++++ Provided material ++++

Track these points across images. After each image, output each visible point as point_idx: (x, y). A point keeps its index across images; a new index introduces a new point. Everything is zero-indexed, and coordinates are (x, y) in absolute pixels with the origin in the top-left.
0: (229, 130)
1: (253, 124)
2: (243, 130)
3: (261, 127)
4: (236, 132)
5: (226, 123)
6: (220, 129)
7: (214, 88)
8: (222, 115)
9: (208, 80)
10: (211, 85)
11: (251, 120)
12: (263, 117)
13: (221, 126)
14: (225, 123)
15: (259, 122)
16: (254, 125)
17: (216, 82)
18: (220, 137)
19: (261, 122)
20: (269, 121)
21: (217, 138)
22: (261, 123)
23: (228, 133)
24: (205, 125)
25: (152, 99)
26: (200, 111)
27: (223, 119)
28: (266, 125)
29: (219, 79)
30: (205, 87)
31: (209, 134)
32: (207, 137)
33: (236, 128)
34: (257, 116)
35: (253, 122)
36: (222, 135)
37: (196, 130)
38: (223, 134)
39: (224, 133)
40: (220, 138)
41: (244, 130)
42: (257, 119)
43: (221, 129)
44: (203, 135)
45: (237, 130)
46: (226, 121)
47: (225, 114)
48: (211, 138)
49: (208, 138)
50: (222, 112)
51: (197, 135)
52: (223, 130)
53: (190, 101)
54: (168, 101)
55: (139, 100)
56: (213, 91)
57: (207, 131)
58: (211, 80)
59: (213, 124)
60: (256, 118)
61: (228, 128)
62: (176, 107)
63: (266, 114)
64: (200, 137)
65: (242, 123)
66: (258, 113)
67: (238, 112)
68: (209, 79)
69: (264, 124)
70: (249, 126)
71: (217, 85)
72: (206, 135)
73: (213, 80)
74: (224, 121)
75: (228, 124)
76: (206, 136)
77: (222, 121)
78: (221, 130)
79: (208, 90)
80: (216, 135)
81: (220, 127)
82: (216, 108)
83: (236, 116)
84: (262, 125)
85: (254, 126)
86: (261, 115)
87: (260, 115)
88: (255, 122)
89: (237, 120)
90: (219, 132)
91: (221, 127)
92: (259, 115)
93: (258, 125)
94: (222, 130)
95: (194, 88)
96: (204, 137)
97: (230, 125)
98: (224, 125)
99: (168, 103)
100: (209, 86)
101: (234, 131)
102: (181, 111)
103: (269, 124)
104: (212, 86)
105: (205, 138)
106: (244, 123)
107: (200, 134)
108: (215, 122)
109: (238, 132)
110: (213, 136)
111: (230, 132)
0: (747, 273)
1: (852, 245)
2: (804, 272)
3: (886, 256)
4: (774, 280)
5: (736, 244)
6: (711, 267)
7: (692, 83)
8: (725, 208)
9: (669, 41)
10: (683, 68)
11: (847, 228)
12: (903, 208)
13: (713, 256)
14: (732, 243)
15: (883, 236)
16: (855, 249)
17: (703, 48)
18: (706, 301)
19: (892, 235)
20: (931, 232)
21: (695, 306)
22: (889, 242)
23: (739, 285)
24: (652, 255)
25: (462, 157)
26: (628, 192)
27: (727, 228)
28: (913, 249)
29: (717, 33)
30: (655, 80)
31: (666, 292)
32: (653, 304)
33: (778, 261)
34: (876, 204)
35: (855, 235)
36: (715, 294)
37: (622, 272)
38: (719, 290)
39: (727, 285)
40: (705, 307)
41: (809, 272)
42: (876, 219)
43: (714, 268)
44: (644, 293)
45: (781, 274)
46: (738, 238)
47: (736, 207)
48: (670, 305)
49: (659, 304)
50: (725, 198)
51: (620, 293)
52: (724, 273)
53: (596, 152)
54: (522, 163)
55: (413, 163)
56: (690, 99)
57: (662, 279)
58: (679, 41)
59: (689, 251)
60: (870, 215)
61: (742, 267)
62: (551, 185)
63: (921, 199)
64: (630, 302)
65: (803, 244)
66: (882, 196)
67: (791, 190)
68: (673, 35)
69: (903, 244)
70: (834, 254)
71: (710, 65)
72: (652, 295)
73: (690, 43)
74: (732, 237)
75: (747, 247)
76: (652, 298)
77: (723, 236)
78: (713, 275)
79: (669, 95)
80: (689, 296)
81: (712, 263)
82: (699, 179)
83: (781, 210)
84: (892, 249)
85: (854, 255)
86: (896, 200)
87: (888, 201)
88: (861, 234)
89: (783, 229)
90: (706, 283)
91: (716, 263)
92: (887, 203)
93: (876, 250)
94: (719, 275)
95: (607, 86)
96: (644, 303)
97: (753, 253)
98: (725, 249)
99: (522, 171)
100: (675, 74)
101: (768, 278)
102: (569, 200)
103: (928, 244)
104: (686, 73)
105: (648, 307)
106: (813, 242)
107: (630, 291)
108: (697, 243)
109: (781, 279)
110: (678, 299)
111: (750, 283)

++++

> [Instructions for the task]
An exact repetition of the data above is all that is needed.

> [Your response]
Track these points across images. After each image, output each visible point as point_idx: (x, y). A point keeps its index across images; a new index introduces a new point. Everything is zero-indexed, and coordinates are (x, y) in absolute pixels with the origin in the top-left.
0: (229, 130)
1: (253, 124)
2: (243, 130)
3: (261, 127)
4: (236, 132)
5: (226, 123)
6: (220, 129)
7: (214, 88)
8: (222, 115)
9: (208, 80)
10: (211, 85)
11: (251, 120)
12: (263, 117)
13: (221, 126)
14: (225, 123)
15: (259, 122)
16: (254, 125)
17: (216, 82)
18: (220, 137)
19: (261, 122)
20: (269, 121)
21: (217, 138)
22: (261, 123)
23: (228, 133)
24: (205, 125)
25: (152, 99)
26: (200, 111)
27: (223, 119)
28: (266, 125)
29: (219, 79)
30: (205, 87)
31: (209, 134)
32: (207, 137)
33: (236, 128)
34: (257, 116)
35: (253, 122)
36: (222, 135)
37: (196, 130)
38: (223, 134)
39: (224, 133)
40: (220, 138)
41: (244, 130)
42: (257, 119)
43: (221, 129)
44: (203, 135)
45: (237, 130)
46: (226, 121)
47: (225, 114)
48: (211, 138)
49: (208, 138)
50: (222, 112)
51: (197, 135)
52: (223, 130)
53: (190, 101)
54: (168, 101)
55: (139, 100)
56: (213, 91)
57: (207, 131)
58: (211, 80)
59: (213, 124)
60: (256, 118)
61: (228, 128)
62: (176, 107)
63: (266, 114)
64: (200, 137)
65: (242, 123)
66: (258, 113)
67: (238, 112)
68: (209, 79)
69: (264, 124)
70: (249, 126)
71: (217, 85)
72: (206, 135)
73: (213, 80)
74: (224, 121)
75: (228, 124)
76: (206, 136)
77: (222, 121)
78: (221, 130)
79: (208, 90)
80: (216, 135)
81: (220, 127)
82: (216, 108)
83: (236, 116)
84: (262, 125)
85: (254, 126)
86: (261, 115)
87: (260, 115)
88: (255, 122)
89: (237, 120)
90: (219, 132)
91: (221, 127)
92: (259, 115)
93: (258, 125)
94: (222, 130)
95: (194, 88)
96: (204, 137)
97: (230, 125)
98: (224, 125)
99: (168, 103)
100: (209, 86)
101: (234, 131)
102: (181, 111)
103: (269, 124)
104: (212, 86)
105: (205, 138)
106: (244, 123)
107: (200, 134)
108: (215, 122)
109: (238, 132)
110: (213, 136)
111: (230, 132)
0: (747, 273)
1: (852, 245)
2: (804, 272)
3: (886, 256)
4: (774, 280)
5: (736, 244)
6: (711, 267)
7: (692, 83)
8: (725, 208)
9: (669, 41)
10: (683, 68)
11: (847, 228)
12: (903, 208)
13: (713, 256)
14: (732, 243)
15: (883, 236)
16: (855, 249)
17: (703, 48)
18: (706, 301)
19: (892, 235)
20: (931, 232)
21: (695, 306)
22: (889, 242)
23: (739, 285)
24: (652, 255)
25: (462, 157)
26: (628, 192)
27: (727, 228)
28: (913, 249)
29: (717, 33)
30: (655, 80)
31: (666, 292)
32: (653, 304)
33: (778, 261)
34: (876, 204)
35: (855, 235)
36: (715, 294)
37: (622, 272)
38: (719, 290)
39: (727, 285)
40: (705, 307)
41: (809, 272)
42: (876, 219)
43: (714, 268)
44: (644, 293)
45: (781, 274)
46: (738, 238)
47: (736, 207)
48: (670, 305)
49: (659, 304)
50: (725, 198)
51: (620, 293)
52: (724, 273)
53: (596, 152)
54: (522, 163)
55: (413, 163)
56: (690, 99)
57: (662, 279)
58: (679, 41)
59: (689, 251)
60: (870, 215)
61: (742, 267)
62: (551, 185)
63: (921, 199)
64: (630, 302)
65: (803, 244)
66: (882, 196)
67: (791, 190)
68: (673, 35)
69: (903, 244)
70: (834, 254)
71: (710, 65)
72: (652, 295)
73: (690, 43)
74: (732, 237)
75: (747, 247)
76: (652, 298)
77: (723, 236)
78: (713, 275)
79: (669, 95)
80: (689, 296)
81: (712, 263)
82: (699, 179)
83: (781, 210)
84: (892, 249)
85: (854, 255)
86: (896, 200)
87: (888, 201)
88: (861, 234)
89: (783, 229)
90: (706, 283)
91: (716, 263)
92: (887, 203)
93: (876, 250)
94: (719, 275)
95: (607, 86)
96: (644, 303)
97: (753, 253)
98: (725, 249)
99: (522, 171)
100: (675, 74)
101: (768, 278)
102: (569, 200)
103: (928, 244)
104: (686, 73)
105: (648, 307)
106: (813, 242)
107: (630, 291)
108: (697, 243)
109: (781, 279)
110: (678, 299)
111: (750, 283)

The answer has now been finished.